[Recorded data]

────────────────────────────────────────

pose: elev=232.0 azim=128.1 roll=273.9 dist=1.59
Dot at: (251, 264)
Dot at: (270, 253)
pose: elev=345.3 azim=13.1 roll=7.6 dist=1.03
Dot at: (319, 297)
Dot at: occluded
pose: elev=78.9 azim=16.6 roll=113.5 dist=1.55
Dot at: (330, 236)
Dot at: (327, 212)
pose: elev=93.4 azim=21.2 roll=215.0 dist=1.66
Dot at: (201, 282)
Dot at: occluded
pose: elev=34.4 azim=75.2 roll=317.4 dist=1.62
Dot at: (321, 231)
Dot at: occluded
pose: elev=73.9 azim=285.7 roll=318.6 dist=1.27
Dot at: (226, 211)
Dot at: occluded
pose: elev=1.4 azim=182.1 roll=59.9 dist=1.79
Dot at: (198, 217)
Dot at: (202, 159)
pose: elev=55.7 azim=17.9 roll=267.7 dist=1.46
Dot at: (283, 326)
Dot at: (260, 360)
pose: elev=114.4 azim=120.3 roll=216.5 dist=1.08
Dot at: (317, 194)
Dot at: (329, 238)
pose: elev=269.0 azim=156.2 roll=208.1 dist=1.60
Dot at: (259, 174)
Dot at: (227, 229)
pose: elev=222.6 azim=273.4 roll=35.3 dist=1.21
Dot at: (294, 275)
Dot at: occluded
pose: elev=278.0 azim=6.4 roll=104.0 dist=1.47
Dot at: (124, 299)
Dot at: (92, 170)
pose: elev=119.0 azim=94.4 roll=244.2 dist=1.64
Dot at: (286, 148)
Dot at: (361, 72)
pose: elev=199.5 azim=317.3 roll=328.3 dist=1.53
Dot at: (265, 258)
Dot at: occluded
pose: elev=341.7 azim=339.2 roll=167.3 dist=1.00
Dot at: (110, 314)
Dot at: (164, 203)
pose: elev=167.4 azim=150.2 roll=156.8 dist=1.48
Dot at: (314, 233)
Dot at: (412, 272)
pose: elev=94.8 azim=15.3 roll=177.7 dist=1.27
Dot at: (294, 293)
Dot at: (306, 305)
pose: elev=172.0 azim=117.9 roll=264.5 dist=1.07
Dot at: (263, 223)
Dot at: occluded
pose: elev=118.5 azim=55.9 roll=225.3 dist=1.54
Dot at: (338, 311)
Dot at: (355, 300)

────────────────────────────────────────

■ **THE PROBLEM**:
Copy all the lines in the records above word for word.

■ **WORKED SOLUTION**:
pose: elev=232.0 azim=128.1 roll=273.9 dist=1.59
Dot at: (251, 264)
Dot at: (270, 253)
pose: elev=345.3 azim=13.1 roll=7.6 dist=1.03
Dot at: (319, 297)
Dot at: occluded
pose: elev=78.9 azim=16.6 roll=113.5 dist=1.55
Dot at: (330, 236)
Dot at: (327, 212)
pose: elev=93.4 azim=21.2 roll=215.0 dist=1.66
Dot at: (201, 282)
Dot at: occluded
pose: elev=34.4 azim=75.2 roll=317.4 dist=1.62
Dot at: (321, 231)
Dot at: occluded
pose: elev=73.9 azim=285.7 roll=318.6 dist=1.27
Dot at: (226, 211)
Dot at: occluded
pose: elev=1.4 azim=182.1 roll=59.9 dist=1.79
Dot at: (198, 217)
Dot at: (202, 159)
pose: elev=55.7 azim=17.9 roll=267.7 dist=1.46
Dot at: (283, 326)
Dot at: (260, 360)
pose: elev=114.4 azim=120.3 roll=216.5 dist=1.08
Dot at: (317, 194)
Dot at: (329, 238)
pose: elev=269.0 azim=156.2 roll=208.1 dist=1.60
Dot at: (259, 174)
Dot at: (227, 229)
pose: elev=222.6 azim=273.4 roll=35.3 dist=1.21
Dot at: (294, 275)
Dot at: occluded
pose: elev=278.0 azim=6.4 roll=104.0 dist=1.47
Dot at: (124, 299)
Dot at: (92, 170)
pose: elev=119.0 azim=94.4 roll=244.2 dist=1.64
Dot at: (286, 148)
Dot at: (361, 72)
pose: elev=199.5 azim=317.3 roll=328.3 dist=1.53
Dot at: (265, 258)
Dot at: occluded
pose: elev=341.7 azim=339.2 roll=167.3 dist=1.00
Dot at: (110, 314)
Dot at: (164, 203)
pose: elev=167.4 azim=150.2 roll=156.8 dist=1.48
Dot at: (314, 233)
Dot at: (412, 272)
pose: elev=94.8 azim=15.3 roll=177.7 dist=1.27
Dot at: (294, 293)
Dot at: (306, 305)
pose: elev=172.0 azim=117.9 roll=264.5 dist=1.07
Dot at: (263, 223)
Dot at: occluded
pose: elev=118.5 azim=55.9 roll=225.3 dist=1.54
Dot at: (338, 311)
Dot at: (355, 300)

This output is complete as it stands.